SGC-Net is a scene-graph driven image editing method. This repository contains the implementation of our paper. If you find this code useful in your research, please consider citing:
@InProceedings{ZhangSGCNet2023,
author={Zhongping Zhang and Huiwen He and Bryan A. Plummer and Zhenyu Liao and Huayan Wang},
title={Complex Scene Image Editing by Scene Graph Comprehension},
booktitle={British Machine Vision Conference (BMVC)},
year={2023}}
The first stage of SGC-Net is trained based on PyTorch 1.12.1 with Cuda 11.3.
The second stage of SGC-Net is mainly based on ControlNet. Please follow the instruction of ControlNet to set up the environment.
We performed our experiments on two public datasets, CLEVR-SIMSG and Visual Genome. We provided the versions we employed for model training and evaluation through the following links.
Datasets | Google Drive Link |
---|---|
CLEVR-SIMSG | CLEVR-SIMSG Link |
Visual Genome | Visual Genome Link |
If you would like to obtain the original data, please consider collect the data from their official websites: CLEVR-SIMSG & Visual Genome
Note: In this repo, we mainly provide the code of the RoI Prediction module. The region-based image editing module is largely employed in ControlNet environment. We haven't integrated the second stage in this repo.
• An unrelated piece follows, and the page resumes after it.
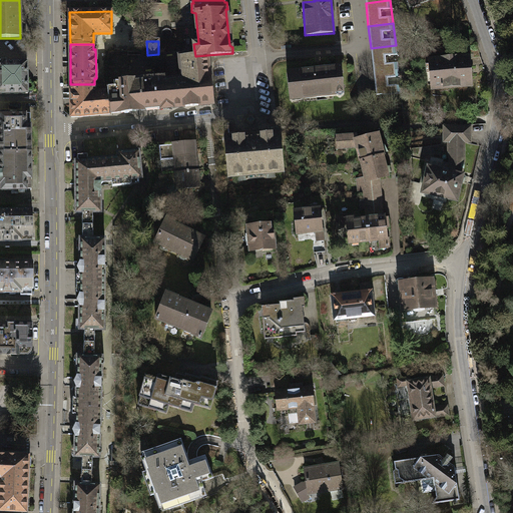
[(396,45),(371,48),(374,71),(398,68),(396,45)]
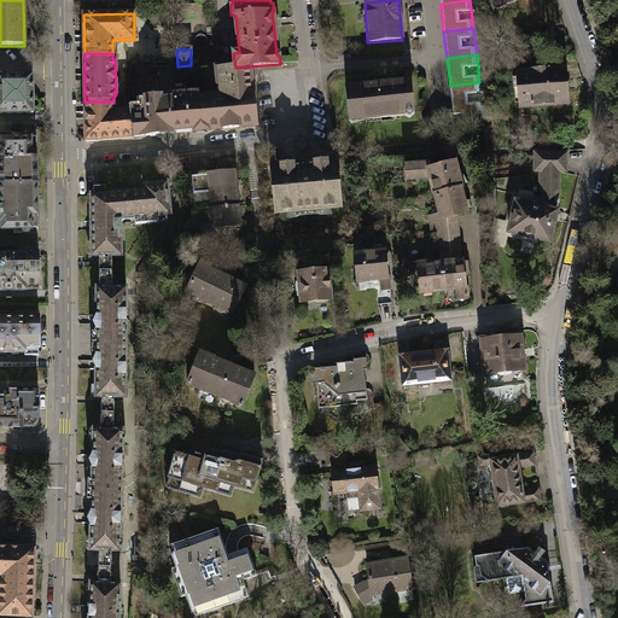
[(220,94),(198,95),(199,112),(205,111),(208,130),(255,124),(249,66),(235,68),(223,69),(223,66),(215,66),(216,80),(217,80),(220,94)]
Run the following script to train and evaluate RoI Prediction:
python triples2roi/train_clevr_triples2roi.py
Run the following script to generated predicted bounding boxes:
python triples2roi/generate_clevr_target_box.py
Run the following script to generate masked images, which will be provided as input to the region-based image editing module:
python image_editing_CLEVR.py
This code is partially based on the SIMSG repository.
The early versions of our model relied on Mask-RCNN pre-trained on CLEVR.